The development of the Birth Control Pill:
The man most prominently associated with the development and introduction of the pill, John Rock, was an Irish Catholic doctor from Boston. Dr. Rock didn’t set out to make waves with the Vatican; in fact, he was sure that his invention would gain approval from the Vatican and finally allow Catholics to practice safe and effective family planning.
The Vatican reconsidered their ban on all artificial contraception:
Soon after the introduction of the pill (in 1963), the Pontifical Commission on Birth Control was established by the Catholic Church. It included 72 members from five continents (including 16 theologians, 13 physicians and five women without medical credentials, with an executive committee of 16 bishops, including seven cardinals).

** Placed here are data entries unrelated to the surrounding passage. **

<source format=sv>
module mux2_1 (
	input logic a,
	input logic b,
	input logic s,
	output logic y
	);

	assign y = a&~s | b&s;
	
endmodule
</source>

The Commission voted overwhelmingly to recommend that the Catholic Church rescind its ban on contraception.
Pope Paul VI, however, rejected the Commission’s recommendation. Instead he proclaimed the teaching on contraception unchanged and unchangeable (he did this in the release of the Humanae Vitae in 1968).

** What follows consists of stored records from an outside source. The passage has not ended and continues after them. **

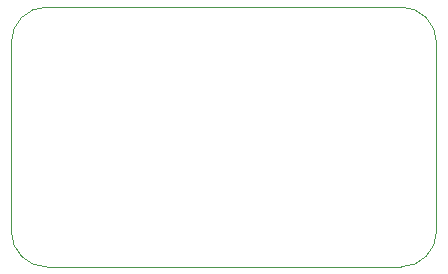
<source format=gm1>
G04 #@! TF.GenerationSoftware,KiCad,Pcbnew,6.0.2+dfsg-1*
G04 #@! TF.CreationDate,2022-12-16T18:51:45-08:00*
G04 #@! TF.ProjectId,mag_sensor,6d61675f-7365-46e7-936f-722e6b696361,rev?*
G04 #@! TF.SameCoordinates,Original*
G04 #@! TF.FileFunction,Profile,NP*
%FSLAX46Y46*%
G04 Gerber Fmt 4.6, Leading zero omitted, Abs format (unit mm)*
G04 Created by KiCad (PCBNEW 6.0.2+dfsg-1) date 2022-12-16 18:51:45*
%MOMM*%
%LPD*%
G01*
G04 APERTURE LIST*
G04 #@! TA.AperFunction,Profile*
%ADD10C,0.100000*%
G04 #@! TD*
G04 APERTURE END LIST*
D10*
X165000000Y-89000000D02*
X135000000Y-89000000D01*
X168000000Y-108000000D02*
X168000000Y-92000000D01*
X135000000Y-111000000D02*
X165000000Y-111000000D01*
X132000000Y-92000000D02*
X132000000Y-108000000D01*
X132000000Y-108000000D02*
G75*
G03*
X135000000Y-111000000I3000000J0D01*
G01*
X165000000Y-111000000D02*
G75*
G03*
X168000000Y-108000000I0J3000000D01*
G01*
X168000000Y-92000000D02*
G75*
G03*
X165000000Y-89000000I-3000000J0D01*
G01*
X135000000Y-89000000D02*
G75*
G03*
X132000000Y-92000000I0J-3000000D01*
G01*
M02*

</source>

Did Catholic women obey the Pope’s ban on contraception?
A survey just one year later, in 1989, found that 44% of Catholic women (who were regular churchgoers) were currently using artificial contraception. In 1974, 83% of Catholics said they disagreed with the Pope’s stance on birth control. By 1999, nearly 80 percent of Catholics believed that a person could be a good Catholic without obeying the church hierarchy’s teaching on birth control. A 2005 nationwide poll by Harris Interactive showed that 90% of Catholics supported the use of birth control.
The Center of Disease Control and Prevention 2002 National Survey of Family Growth revealed that 97% of American Catholic women over age 18 have used a banned form of contraception, which is the same percentage as the general population.

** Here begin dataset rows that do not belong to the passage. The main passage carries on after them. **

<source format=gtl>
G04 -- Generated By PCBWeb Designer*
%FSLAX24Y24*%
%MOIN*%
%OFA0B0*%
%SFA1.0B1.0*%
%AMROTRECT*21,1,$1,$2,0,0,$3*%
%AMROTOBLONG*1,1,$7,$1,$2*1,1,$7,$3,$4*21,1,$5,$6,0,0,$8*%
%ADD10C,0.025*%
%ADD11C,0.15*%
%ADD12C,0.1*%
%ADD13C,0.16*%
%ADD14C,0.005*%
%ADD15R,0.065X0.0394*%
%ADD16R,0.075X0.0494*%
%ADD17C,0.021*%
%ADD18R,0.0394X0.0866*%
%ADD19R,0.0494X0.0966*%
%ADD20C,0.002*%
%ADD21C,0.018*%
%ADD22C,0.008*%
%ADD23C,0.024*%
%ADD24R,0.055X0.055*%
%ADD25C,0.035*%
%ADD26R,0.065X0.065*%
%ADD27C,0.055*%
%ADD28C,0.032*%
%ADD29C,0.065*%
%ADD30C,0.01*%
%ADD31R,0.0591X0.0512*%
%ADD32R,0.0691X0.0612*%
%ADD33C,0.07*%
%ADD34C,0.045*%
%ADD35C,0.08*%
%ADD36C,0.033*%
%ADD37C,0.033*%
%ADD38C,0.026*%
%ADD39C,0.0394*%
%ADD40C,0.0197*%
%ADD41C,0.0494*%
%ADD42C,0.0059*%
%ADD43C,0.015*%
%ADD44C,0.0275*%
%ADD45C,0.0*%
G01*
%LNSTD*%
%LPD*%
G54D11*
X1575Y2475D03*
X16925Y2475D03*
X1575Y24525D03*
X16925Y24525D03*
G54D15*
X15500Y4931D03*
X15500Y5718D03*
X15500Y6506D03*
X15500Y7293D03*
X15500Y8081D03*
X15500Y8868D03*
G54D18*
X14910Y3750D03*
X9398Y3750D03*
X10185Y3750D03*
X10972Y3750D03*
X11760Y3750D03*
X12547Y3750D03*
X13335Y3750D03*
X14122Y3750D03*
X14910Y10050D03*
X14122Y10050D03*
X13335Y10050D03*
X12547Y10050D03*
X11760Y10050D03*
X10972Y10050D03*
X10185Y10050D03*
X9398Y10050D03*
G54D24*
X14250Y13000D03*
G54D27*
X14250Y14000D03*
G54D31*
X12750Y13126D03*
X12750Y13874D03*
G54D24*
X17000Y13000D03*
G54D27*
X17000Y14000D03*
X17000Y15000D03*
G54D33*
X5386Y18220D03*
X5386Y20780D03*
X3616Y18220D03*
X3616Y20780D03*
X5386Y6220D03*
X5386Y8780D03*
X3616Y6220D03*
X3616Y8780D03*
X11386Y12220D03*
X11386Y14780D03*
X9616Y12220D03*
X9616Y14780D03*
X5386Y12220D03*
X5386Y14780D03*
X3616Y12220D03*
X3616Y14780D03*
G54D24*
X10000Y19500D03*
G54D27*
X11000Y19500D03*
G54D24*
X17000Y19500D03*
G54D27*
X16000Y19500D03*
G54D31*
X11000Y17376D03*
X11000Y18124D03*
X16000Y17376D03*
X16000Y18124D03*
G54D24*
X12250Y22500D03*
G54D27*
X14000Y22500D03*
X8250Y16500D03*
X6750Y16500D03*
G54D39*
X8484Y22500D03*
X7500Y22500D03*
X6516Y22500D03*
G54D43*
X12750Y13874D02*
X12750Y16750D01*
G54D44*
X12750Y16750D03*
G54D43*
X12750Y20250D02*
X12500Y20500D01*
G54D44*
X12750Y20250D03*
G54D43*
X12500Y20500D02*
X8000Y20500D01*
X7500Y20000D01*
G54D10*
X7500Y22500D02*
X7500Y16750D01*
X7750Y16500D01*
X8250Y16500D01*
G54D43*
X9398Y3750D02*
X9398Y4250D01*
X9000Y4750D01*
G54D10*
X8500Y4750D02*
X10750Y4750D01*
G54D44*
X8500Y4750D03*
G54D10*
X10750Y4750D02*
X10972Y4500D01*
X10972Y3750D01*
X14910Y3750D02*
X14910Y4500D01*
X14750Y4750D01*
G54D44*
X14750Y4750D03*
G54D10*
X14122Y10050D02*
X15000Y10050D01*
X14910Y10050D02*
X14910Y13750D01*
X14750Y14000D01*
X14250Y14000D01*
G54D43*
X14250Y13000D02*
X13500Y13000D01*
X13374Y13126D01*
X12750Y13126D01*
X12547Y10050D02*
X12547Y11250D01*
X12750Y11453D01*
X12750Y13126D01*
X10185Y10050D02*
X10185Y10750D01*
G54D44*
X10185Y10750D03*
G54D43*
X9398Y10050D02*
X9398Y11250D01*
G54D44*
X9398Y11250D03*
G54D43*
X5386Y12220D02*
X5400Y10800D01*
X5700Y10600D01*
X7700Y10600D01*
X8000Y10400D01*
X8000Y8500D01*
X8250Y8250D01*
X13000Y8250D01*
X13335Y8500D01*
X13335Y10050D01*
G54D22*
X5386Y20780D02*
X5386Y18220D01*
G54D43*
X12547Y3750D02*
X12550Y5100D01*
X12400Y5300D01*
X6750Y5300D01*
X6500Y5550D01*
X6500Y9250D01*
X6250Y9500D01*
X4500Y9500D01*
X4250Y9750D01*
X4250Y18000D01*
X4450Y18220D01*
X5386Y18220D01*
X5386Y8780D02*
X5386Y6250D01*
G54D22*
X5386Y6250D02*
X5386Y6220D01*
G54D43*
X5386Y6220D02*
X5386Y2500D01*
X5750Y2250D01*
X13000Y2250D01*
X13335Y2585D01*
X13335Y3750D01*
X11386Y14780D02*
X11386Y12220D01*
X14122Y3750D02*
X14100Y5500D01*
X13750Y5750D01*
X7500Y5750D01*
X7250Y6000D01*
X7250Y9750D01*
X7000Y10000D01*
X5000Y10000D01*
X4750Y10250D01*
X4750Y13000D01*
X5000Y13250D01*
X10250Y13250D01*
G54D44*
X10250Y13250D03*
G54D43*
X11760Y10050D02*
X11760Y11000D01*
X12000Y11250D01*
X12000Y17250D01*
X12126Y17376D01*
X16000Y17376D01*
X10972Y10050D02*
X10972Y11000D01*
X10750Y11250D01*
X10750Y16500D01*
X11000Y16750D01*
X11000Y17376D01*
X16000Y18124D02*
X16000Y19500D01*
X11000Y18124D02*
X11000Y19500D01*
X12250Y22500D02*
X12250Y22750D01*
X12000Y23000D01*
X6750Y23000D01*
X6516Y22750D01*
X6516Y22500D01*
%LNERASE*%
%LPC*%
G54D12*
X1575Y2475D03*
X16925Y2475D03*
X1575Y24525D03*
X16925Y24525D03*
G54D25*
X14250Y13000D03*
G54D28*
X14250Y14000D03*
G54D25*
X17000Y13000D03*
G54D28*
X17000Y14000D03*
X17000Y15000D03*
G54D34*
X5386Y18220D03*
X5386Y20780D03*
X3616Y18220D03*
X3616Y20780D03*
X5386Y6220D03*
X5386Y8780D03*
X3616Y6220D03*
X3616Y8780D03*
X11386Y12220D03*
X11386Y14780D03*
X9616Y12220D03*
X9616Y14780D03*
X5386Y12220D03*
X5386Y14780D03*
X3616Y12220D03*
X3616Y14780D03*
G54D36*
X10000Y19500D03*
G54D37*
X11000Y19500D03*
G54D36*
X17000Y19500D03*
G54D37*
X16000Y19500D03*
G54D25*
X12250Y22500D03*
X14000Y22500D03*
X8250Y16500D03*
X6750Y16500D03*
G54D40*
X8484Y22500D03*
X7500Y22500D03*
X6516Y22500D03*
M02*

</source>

HIV/AIDS prevention & the Catholic ban on contraception:
The Catholic ban on contraception has led to abortion, death and disability (eg. fistulas) for women in impoverished Catholic countries denied the ability to limit pregnancies. The Catholic hierarchy has attempted to block access to emergency contraception for women, particularly in Latin America, where it has influence at the highest levels of government.
The Catholic ban on contraception may have also influenced the spread of AIDS. Despite scientific evidence that condoms are a critical piece of AIDS-prevention efforts, the Vatican has refused to relax the ban on contraceptives. The Vatican has used its status at the UN to impose its anti-contraception policies, frustrating the development of comprehensive global family planning and anti-AIDS programs. There has been a growing recognition that abstinence is unrealistic as a primary AIDS strategy in Africa, a continent where there are significant power discrepancies between men and women and many wives are powerless to refuse sex with their husbands, even if they suspect they have been unfaithful.